**Your goal**
Transcribe the listing precisely, entry by entry.

**Listed entries**
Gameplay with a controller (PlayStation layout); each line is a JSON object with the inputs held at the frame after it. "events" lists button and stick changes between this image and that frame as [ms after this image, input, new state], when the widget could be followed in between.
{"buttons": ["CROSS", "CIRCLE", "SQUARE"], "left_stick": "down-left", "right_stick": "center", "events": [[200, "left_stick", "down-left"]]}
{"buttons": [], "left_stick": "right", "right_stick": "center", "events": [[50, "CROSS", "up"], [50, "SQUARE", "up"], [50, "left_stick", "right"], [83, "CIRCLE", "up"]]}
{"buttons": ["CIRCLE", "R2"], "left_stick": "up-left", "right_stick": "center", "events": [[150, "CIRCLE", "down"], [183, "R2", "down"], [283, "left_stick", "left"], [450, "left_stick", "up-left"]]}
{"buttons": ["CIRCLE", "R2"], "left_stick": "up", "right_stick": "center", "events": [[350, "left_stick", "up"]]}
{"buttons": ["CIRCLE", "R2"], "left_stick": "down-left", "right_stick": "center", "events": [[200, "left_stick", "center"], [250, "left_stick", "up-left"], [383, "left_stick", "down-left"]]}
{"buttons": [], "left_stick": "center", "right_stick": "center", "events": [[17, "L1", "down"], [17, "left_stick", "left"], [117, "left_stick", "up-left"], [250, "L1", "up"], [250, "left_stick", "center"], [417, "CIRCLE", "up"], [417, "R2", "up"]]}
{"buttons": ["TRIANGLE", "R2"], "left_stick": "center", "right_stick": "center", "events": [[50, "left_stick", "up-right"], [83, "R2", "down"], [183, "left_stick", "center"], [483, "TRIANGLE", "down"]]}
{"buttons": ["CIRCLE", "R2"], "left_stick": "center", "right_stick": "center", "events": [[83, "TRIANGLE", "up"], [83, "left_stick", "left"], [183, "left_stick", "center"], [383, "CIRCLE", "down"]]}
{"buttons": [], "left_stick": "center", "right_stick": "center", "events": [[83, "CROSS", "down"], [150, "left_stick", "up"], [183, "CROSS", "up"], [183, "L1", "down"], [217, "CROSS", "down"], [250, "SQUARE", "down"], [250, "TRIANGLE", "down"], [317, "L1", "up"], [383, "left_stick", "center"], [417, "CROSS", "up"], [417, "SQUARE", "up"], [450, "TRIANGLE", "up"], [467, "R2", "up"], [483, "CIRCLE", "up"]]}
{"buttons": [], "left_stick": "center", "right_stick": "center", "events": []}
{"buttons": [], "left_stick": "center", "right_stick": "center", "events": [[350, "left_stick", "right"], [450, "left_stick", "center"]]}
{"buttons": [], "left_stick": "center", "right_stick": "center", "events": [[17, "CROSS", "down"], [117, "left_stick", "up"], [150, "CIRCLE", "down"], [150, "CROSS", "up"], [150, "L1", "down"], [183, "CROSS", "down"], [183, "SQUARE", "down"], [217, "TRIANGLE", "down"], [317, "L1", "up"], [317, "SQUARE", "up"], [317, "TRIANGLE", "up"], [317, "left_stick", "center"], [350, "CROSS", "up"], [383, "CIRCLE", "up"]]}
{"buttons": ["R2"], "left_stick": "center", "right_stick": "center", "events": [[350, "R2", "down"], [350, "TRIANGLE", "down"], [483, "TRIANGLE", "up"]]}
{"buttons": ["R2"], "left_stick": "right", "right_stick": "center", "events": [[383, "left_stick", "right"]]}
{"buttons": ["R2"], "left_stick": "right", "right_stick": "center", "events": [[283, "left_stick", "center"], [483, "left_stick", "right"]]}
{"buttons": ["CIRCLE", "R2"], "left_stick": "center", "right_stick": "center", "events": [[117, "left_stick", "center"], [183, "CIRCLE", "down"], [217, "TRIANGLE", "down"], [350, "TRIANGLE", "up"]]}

**Written response**
Gameplay with a controller (PlayStation layout); each line is a JSON object with the inputs held at the frame after it. "events" lists button and stick changes between this image and that frame as [ms after this image, input, new state], when the widget could be followed in between.
{"buttons": ["CROSS", "CIRCLE", "SQUARE"], "left_stick": "down-left", "right_stick": "center", "events": [[200, "left_stick", "down-left"]]}
{"buttons": [], "left_stick": "right", "right_stick": "center", "events": [[50, "CROSS", "up"], [50, "SQUARE", "up"], [50, "left_stick", "right"], [83, "CIRCLE", "up"]]}
{"buttons": ["CIRCLE", "R2"], "left_stick": "up-left", "right_stick": "center", "events": [[150, "CIRCLE", "down"], [183, "R2", "down"], [283, "left_stick", "left"], [450, "left_stick", "up-left"]]}
{"buttons": ["CIRCLE", "R2"], "left_stick": "up", "right_stick": "center", "events": [[350, "left_stick", "up"]]}
{"buttons": ["CIRCLE", "R2"], "left_stick": "down-left", "right_stick": "center", "events": [[200, "left_stick", "center"], [250, "left_stick", "up-left"], [383, "left_stick", "down-left"]]}
{"buttons": [], "left_stick": "center", "right_stick": "center", "events": [[17, "L1", "down"], [17, "left_stick", "left"], [117, "left_stick", "up-left"], [250, "L1", "up"], [250, "left_stick", "center"], [417, "CIRCLE", "up"], [417, "R2", "up"]]}
{"buttons": ["TRIANGLE", "R2"], "left_stick": "center", "right_stick": "center", "events": [[50, "left_stick", "up-right"], [83, "R2", "down"], [183, "left_stick", "center"], [483, "TRIANGLE", "down"]]}
{"buttons": ["CIRCLE", "R2"], "left_stick": "center", "right_stick": "center", "events": [[83, "TRIANGLE", "up"], [83, "left_stick", "left"], [183, "left_stick", "center"], [383, "CIRCLE", "down"]]}
{"buttons": [], "left_stick": "center", "right_stick": "center", "events": [[83, "CROSS", "down"], [150, "left_stick", "up"], [183, "CROSS", "up"], [183, "L1", "down"], [217, "CROSS", "down"], [250, "SQUARE", "down"], [250, "TRIANGLE", "down"], [317, "L1", "up"], [383, "left_stick", "center"], [417, "CROSS", "up"], [417, "SQUARE", "up"], [450, "TRIANGLE", "up"], [467, "R2", "up"], [483, "CIRCLE", "up"]]}
{"buttons": [], "left_stick": "center", "right_stick": "center", "events": []}
{"buttons": [], "left_stick": "center", "right_stick": "center", "events": [[350, "left_stick", "right"], [450, "left_stick", "center"]]}
{"buttons": [], "left_stick": "center", "right_stick": "center", "events": [[17, "CROSS", "down"], [117, "left_stick", "up"], [150, "CIRCLE", "down"], [150, "CROSS", "up"], [150, "L1", "down"], [183, "CROSS", "down"], [183, "SQUARE", "down"], [217, "TRIANGLE", "down"], [317, "L1", "up"], [317, "SQUARE", "up"], [317, "TRIANGLE", "up"], [317, "left_stick", "center"], [350, "CROSS", "up"], [383, "CIRCLE", "up"]]}
{"buttons": ["R2"], "left_stick": "center", "right_stick": "center", "events": [[350, "R2", "down"], [350, "TRIANGLE", "down"], [483, "TRIANGLE", "up"]]}
{"buttons": ["R2"], "left_stick": "right", "right_stick": "center", "events": [[383, "left_stick", "right"]]}
{"buttons": ["R2"], "left_stick": "right", "right_stick": "center", "events": [[283, "left_stick", "center"], [483, "left_stick", "right"]]}
{"buttons": ["CIRCLE", "R2"], "left_stick": "center", "right_stick": "center", "events": [[117, "left_stick", "center"], [183, "CIRCLE", "down"], [217, "TRIANGLE", "down"], [350, "TRIANGLE", "up"]]}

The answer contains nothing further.